As for whether or not you should connect via JavaScript, I don't see why you couldn't. I would suggest that you go for whatever seems the simplest to you. You might want to check out Strophe, which I hear good things about, for that case.
The only XMPP library that I've used extensively though is headstock, but that requires using python and Kamaelia.
this is an inherent problem (or feature) with http - there are no lasting connections (not really). you need a workaround, there is no real solution.
you could do it with java or flash, but that's not really nice (javascript 4tw!).
the other possibility would be to create an intermediate client what translates connections between the browser and the webserver to connections between the webserver and the jabber server. messy, but possible.
or maybe there is an API that helps with this.
directly connecting to the jabber server via javascript
i possibly slept through the latest ajax-inventions, but afaik you can only communicate with the host the source-html file comes from (ignoring greasmonkey and addons). no different domains, no different ports, period. unless you're going to teach your jabber server how to serve your chatpage-html to the browser, this will get problematic. moreover, staying connected doesn't even work, because that would require multipart-responses. those are only supported by mozilla, and this is why the ugly duckling COMET even exists in the first place. comet itself is a workaround to avoid the inability to hold connections while transfering data.
So the issue, as far as I can tell, is that when the Jabber user on the other end responds. The problem there, at least in part, is that the user is responding to another user on the Jabber server, yet you want the php script to be aware that this response has taken place without holding the connection open (which makes sense since the script is no longer running, probably).
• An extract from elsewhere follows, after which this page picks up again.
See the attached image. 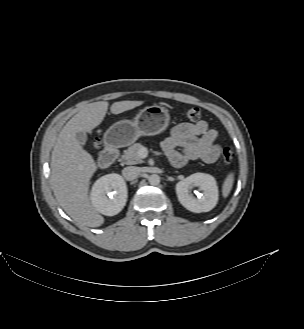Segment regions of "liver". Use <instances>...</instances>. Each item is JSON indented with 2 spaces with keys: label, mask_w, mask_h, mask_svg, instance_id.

One option, albeit a really silly one, is:
Have a php script that can broker a connection to the Jabber server for both sending and receiving for the user on your page,
Use AJAX to send messages for the user (the AJAX would point to the above script, the script would send the message.)
Have a Javascript infinite loop that pings the same script ever 10 seconds or so, checking in to see if there are messages. If there are, they get passed back to the client and output to the user.
There are only two issues with the above:
1) If the user isn't connected when the message is transmitted, will the php script still see/get the message?
2) A client side loop that makes ajax requests every 3 seconds would probably be a huge drain.
Solution 2:
OpenFire jabber server. It comes with a web chat client built in, and it has an addon called Fastpath, which is meant to handle HTML-based chats on the client end (like the "chat with an agent now!" feature on too many support pages.)
We use this at work and it is very customizable, can be integrated with other scripts (for instance, if you want a script that fills in the user details from their login, or adds some custom avatar, or whatever), and it (OpenFire) has tons of other extensions and addons that, if this isn't what you want, they probably have what you are looking for.